- [Task requirements] Reproduce the material below word for word, leaving out the pictures.
□ □ □
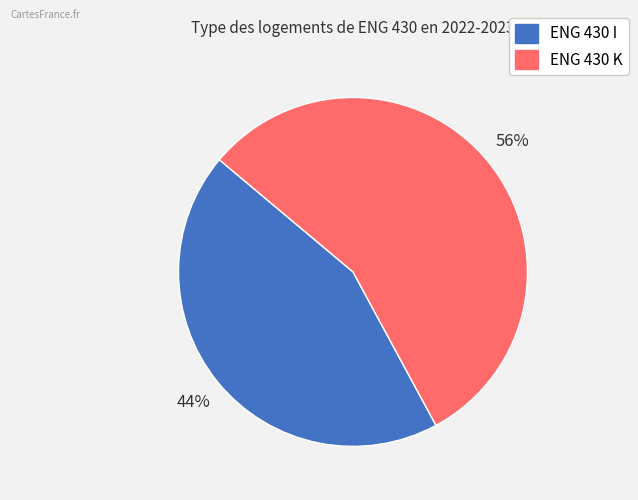

To the nearest percent, what percentage of the pie is ENG 430 I?

44%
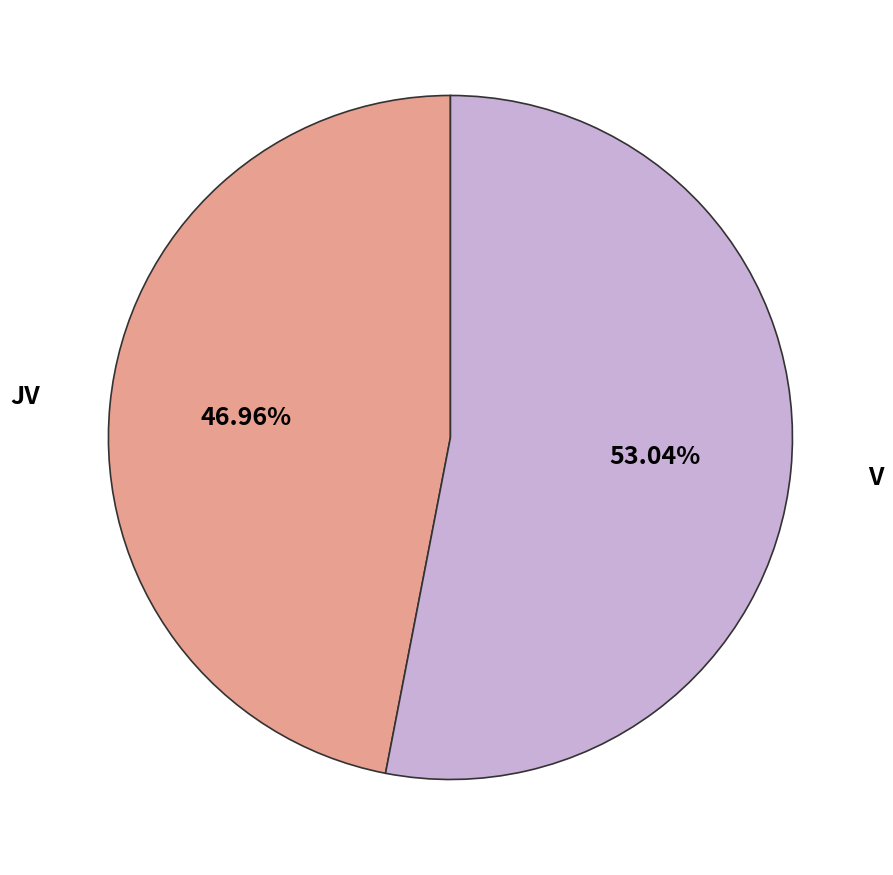

Rank the categories by value from lowest to highest.

JV, V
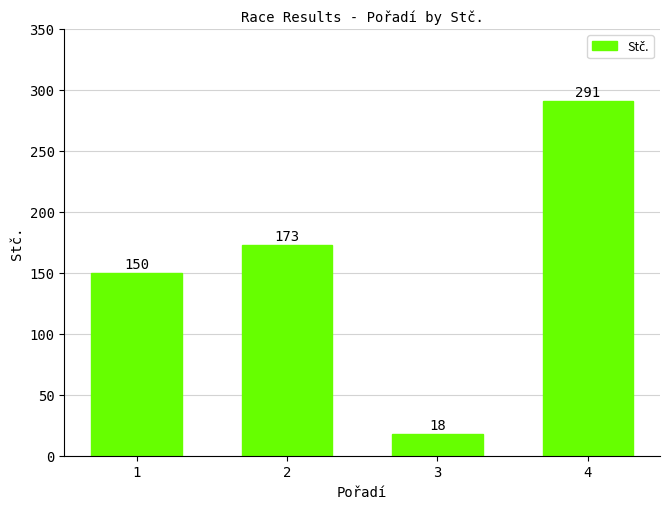

What is the difference between the maximum and minimum values?

273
□ □ □
- [Written answer]
To the nearest percent, what percentage of the pie is ENG 430 I?

44%

Rank the categories by value from lowest to highest.

JV, V

What is the difference between the maximum and minimum values?

273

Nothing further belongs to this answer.